I rebuild F/M mags, so I'll try to answer your questions in simple terms for ya.
1.Yes, the magnetic rotor is what you're calling the amature. It's not really an armature. Main shaft would be a little better reference name.
2.The neutral point is when you turn the mag. rotor shaft real slow at the spot you don't feel the drag anymore that's what he's calling the neutral spot. If you turn it slowly a few times you'll feel that drag, then it will turn easy for a second.
3. The F/M mag caps are pretty tough. If the high tension terminals aren't round anymore, or one of them is 1/2 of what it's supposed to be, I usually replace them. As long as they are still pretty round and have their shape, the cap's good to go.
4. Remagnetising a rotor is something you don't have to worry about. You have to have a magnetizer to do it correctly.

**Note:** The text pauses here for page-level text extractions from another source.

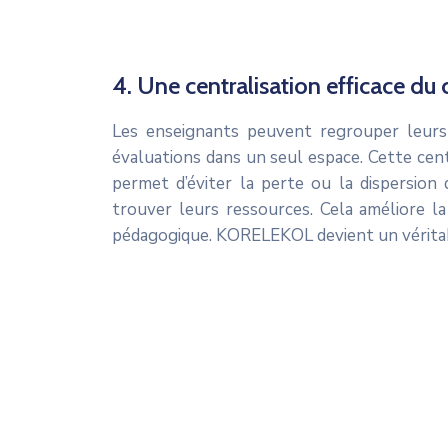
4. Une centralisation efficace d
Les enseignants peuvent regrouper leurs 
évaluations dans un seul espace. Cette centra
permet d’éviter la perte ou la dispersio
trouver leurs ressources. Cela améliore la
pédagogique. KORELEKOL devient un véritab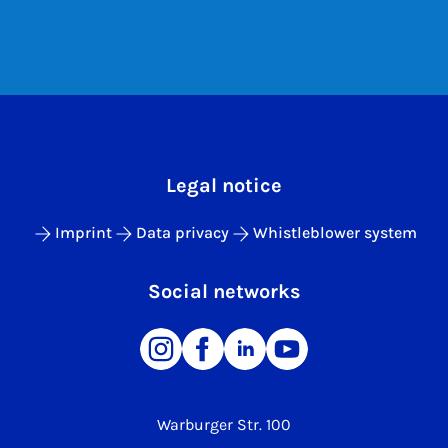
Legal notice
Imprint
Data privacy
Whistleblower system
Social networks
Warburger Str. 100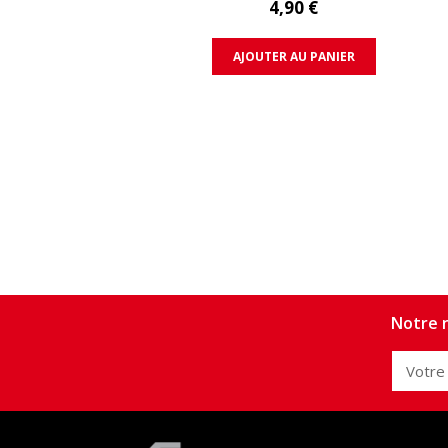
4,90 €
AJOUTER AU PANIER
Notre n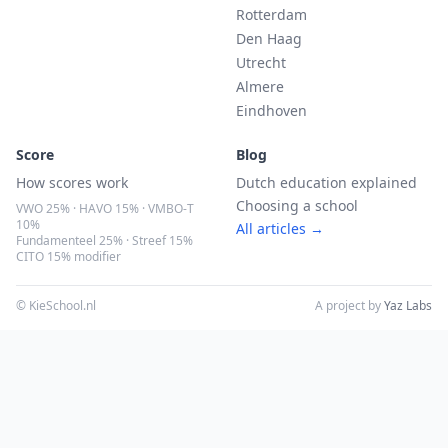
Rotterdam
Den Haag
Utrecht
Almere
Eindhoven
Score
Blog
How scores work
Dutch education explained
Choosing a school
VWO 25% · HAVO 15% · VMBO-T
10%
All articles →
Fundamenteel 25% · Streef 15%
CITO 15% modifier
© KieSchool.nl
A project by
Yaz Labs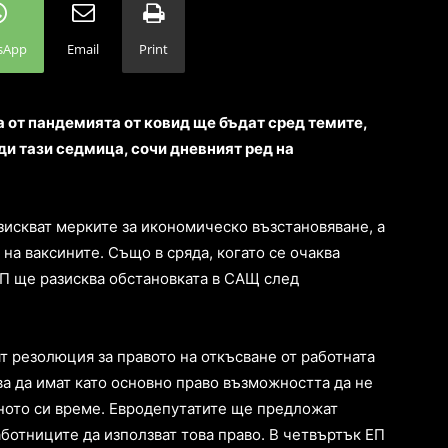
sApp
Email
Print
 от пандемията от ковид ще бъдат сред темите,
и тази седмица, сочи дневният ред на
зискват мерките за икономическо възстановяване, а
 на ваксините. Също в сряда, когато се очаква
ЕП ще разисква обстановката в САЩ след
т резолюция за правото на откъсване от работната
а да имат като основно право възможността да не
тното си време. Евродепутатите ще предложат
ботниците да използват това право. В четвъртък ЕП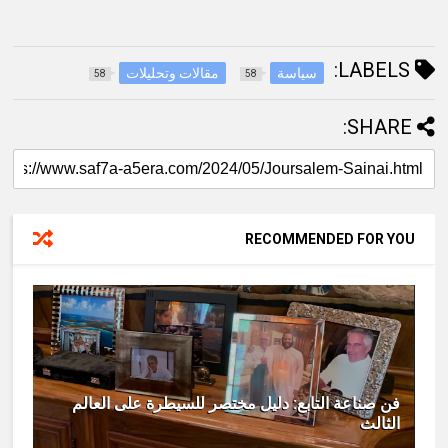
LABELS:
سياسة
مقالات وتحليلات
58
58
SHARE:
RECOMMENDED FOR YOU
فن صناعة التابع: دليل مختصر للسيطرة على العالم
الثالث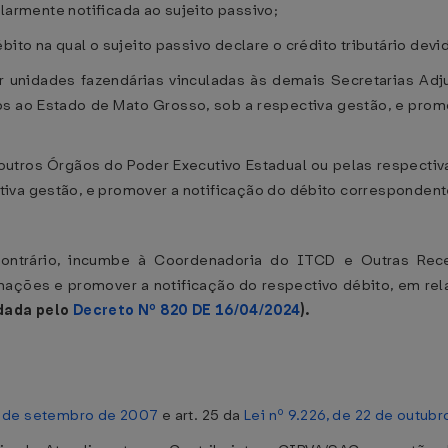
gularmente notificada ao sujeito passivo;
ito na qual o sujeito passivo declare o crédito tributário devi
r unidades fazendárias vinculadas às demais Secretarias Adju
os ao Estado de Mato Grosso, sob a respectiva gestão, e prom
outros Órgãos do Poder Executivo Estadual ou pelas respectiva
tiva gestão, e promover a notificação do débito corresponden
ontrário, incumbe à Coordenadoria do ITCD e Outras Rec
ações e promover a notificação do respectivo débito, em rela
dada pelo
Decreto Nº 820 DE 16/04/2024
).
26 de setembro de 2007
e art. 25 da
Lei nº 9.226, de 22 de outub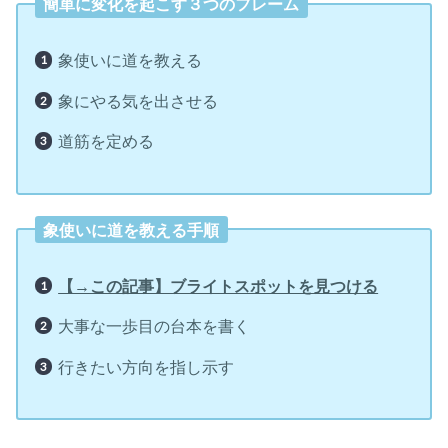
簡単に変化を起こす３つのフレーム
象使いに道を教える
象にやる気を出させる
道筋を定める
象使いに道を教える手順
【→この記事】ブライトスポットを見つける
大事な一歩目の台本を書く
行きたい方向を指し示す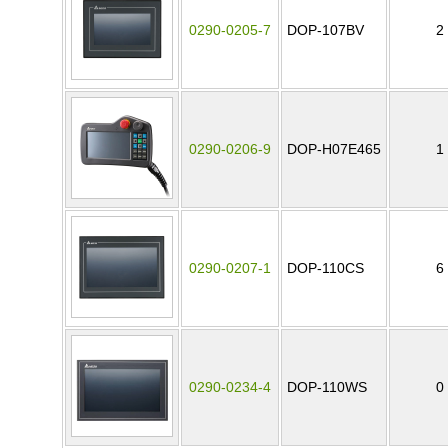
0290-0205-7
DOP-107BV
2
0290-0206-9
DOP-H07E465
1
0290-0207-1
DOP-110CS
6
0290-0234-4
DOP-110WS
0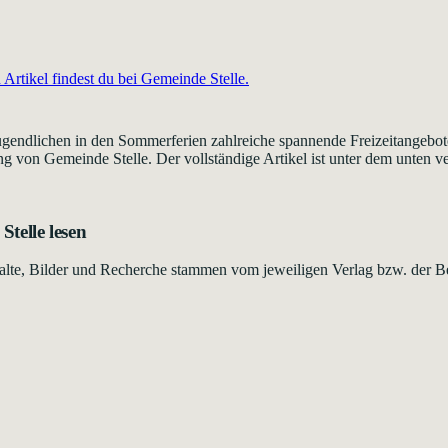
Artikel findest du bei
Gemeinde Stelle
.
gendlichen in den Sommerferien zahlreiche spannende Freizeitangebot
g von Gemeinde Stelle. Der vollständige Artikel ist unter dem unten ver
Stelle
lesen
Inhalte, Bilder und Recherche stammen vom jeweiligen Verlag bzw. der B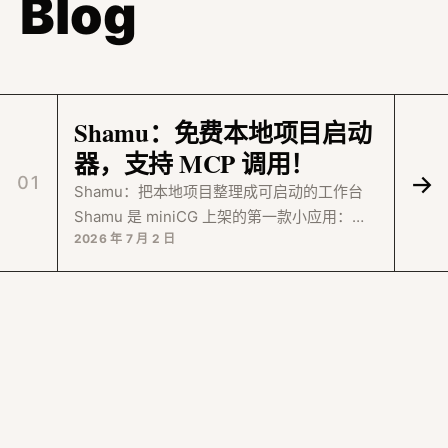
Blog
Shamu：免费本地项目启动
器，支持 MCP 调用！
→
01
Shamu：把本地项目整理成可启动的工作台
Shamu 是 miniCG 上架的第一款小应用：一
2026 年 7 月 2 日
个本地项目启动器。它不试图替代你的编辑
器、终端或项目管理工具，而是把项目路径、
分类、常用编辑...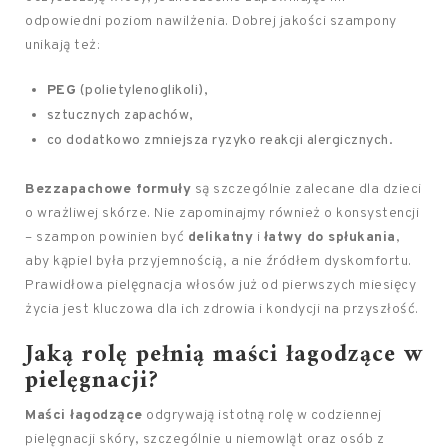
odpowiedni poziom nawilżenia. Dobrej jakości szampony
unikają też:
PEG
(polietylenoglikoli),
sztucznych zapachów,
co dodatkowo zmniejsza ryzyko reakcji alergicznych.
Bezzapachowe formuły
są szczególnie zalecane dla dzieci
o wrażliwej skórze. Nie zapominajmy również o konsystencji
– szampon powinien być
delikatny
i
łatwy do spłukania
,
aby kąpiel była przyjemnością, a nie źródłem dyskomfortu.
Prawidłowa pielęgnacja włosów już od pierwszych miesięcy
życia jest kluczowa dla ich zdrowia i kondycji na przyszłość.
Jaką rolę pełnią maści łagodzące w
pielęgnacji?
Maści łagodzące
odgrywają istotną rolę w codziennej
pielęgnacji skóry, szczególnie u niemowląt oraz osób z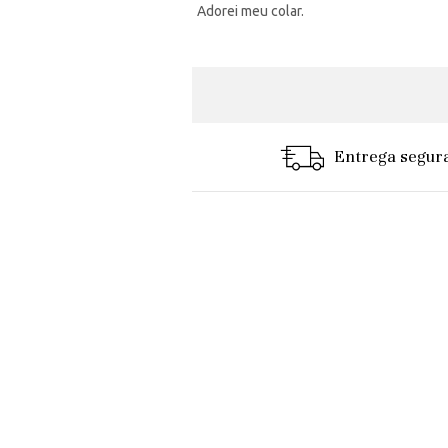
Adorei meu colar.
Entrega segur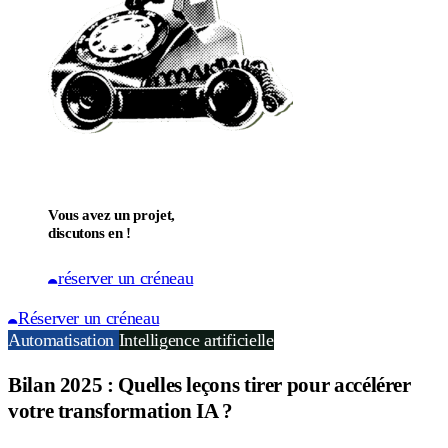
Vous avez un projet,
discutons en !
réserver un créneau
Réserver un créneau
Automatisation
Intelligence artificielle
Bilan 2025 : Quelles leçons tirer pour accélérer
votre transformation IA ?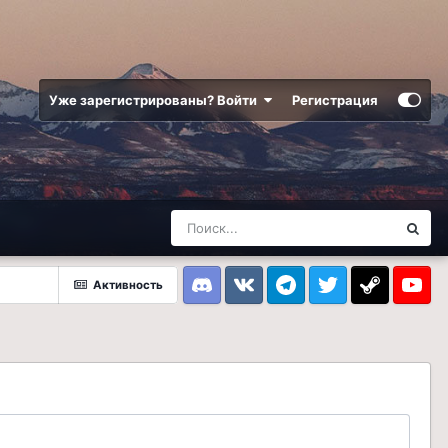
Уже зарегистрированы? Войти
Регистрация
Активность
Discord
VK
Telegram
Twitter
Steam
Youtub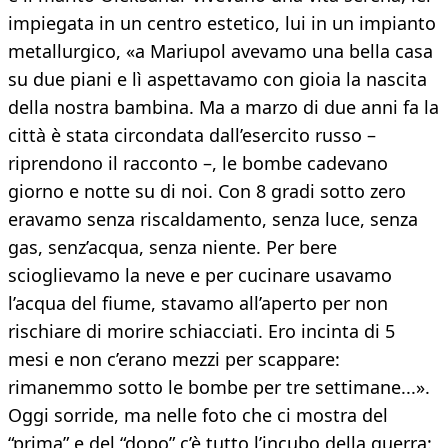
impiegata in un centro estetico, lui in un impianto
metallurgico, «a Mariupol avevamo una bella casa
su due piani e lì aspettavamo con gioia la nascita
della nostra bambina. Ma a marzo di due anni fa la
città è stata circondata dall’esercito russo –
riprendono il racconto –, le bombe cadevano
giorno e notte su di noi. Con 8 gradi sotto zero
eravamo senza riscaldamento, senza luce, senza
gas, senz’acqua, senza niente. Per bere
scioglievamo la neve e per cucinare usavamo
l’acqua del fiume, stavamo all’aperto per non
rischiare di morire schiacciati. Ero incinta di 5
mesi e non c’erano mezzi per scappare:
rimanemmo sotto le bombe per tre settimane...».
Oggi sorride, ma nelle foto che ci mostra del
“prima” e del “dopo” c’è tutto l’incubo della guerra: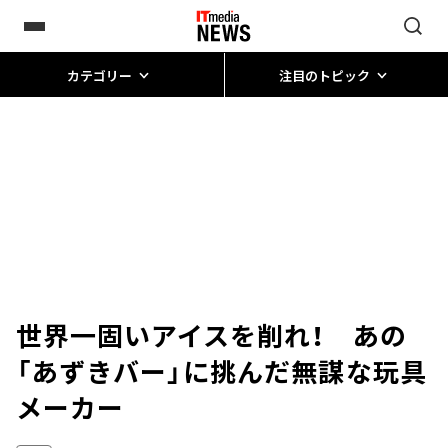
カテゴリー
注目のトピック
世界一固いアイスを削れ！ あの
「あずきバー」に挑んだ無謀な玩具
メーカー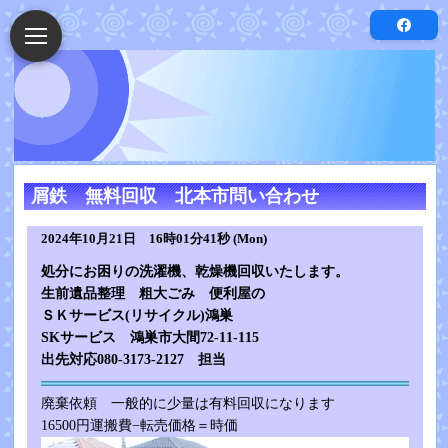
屑鉄 無料回収 北本市問い合わせ
2024年10月21日 16時01分41秒 (Mon)
処分にお困りの洗濯機、乾燥機回収いたします。
生前遺品整理 粗大ごみ 便利屋の
ＳＫサービス(リサイクル)鴻巣
SKサービス 鴻巣市大間72-11-115
出先対応080-3173-2127 担当
廃棄依頼 一般的に少量は有料回収になります
16500円運搬費−転売価格＝時価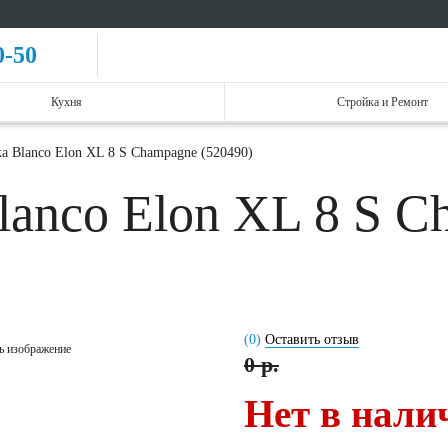
0-50
Кухня
Стройка и Ремонт
а Blanco Elon XL 8 S Champagne (520490)
lanco Elon XL 8 S C
(0)
Оставить отзыв
ь изображение
0 р.
Нет в нали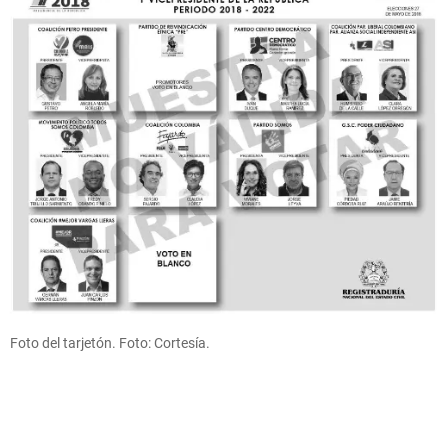
Foto del tarjetón. Foto: Cortesía.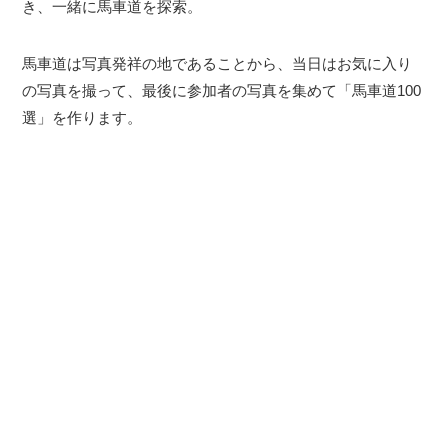
き、一緒に馬車道を探索。
馬車道は写真発祥の地であることから、当日はお気に入り
の写真を撮って、最後に参加者の写真を集めて「馬車道100
選」を作ります。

5.6. Again, a distributor machine is needed to do testing for distributors and magneto's. Here's how you can do it home. Set the points manually (.020) and start from there. Turn the lights off and turn the snap coupler and take a look at the spark at the points. A nice bluish white spark is what yer' lookin for. You can adjust the points a little tighter to get the spark you want. Depending on the wear on the rotor cam, will determine the best spark at the point contacts. You may wind up with .018 for optimum flash. Coils usually stay around a long time. The condensor is the little bugger that causes problems sometimes. Hope this helps ya out.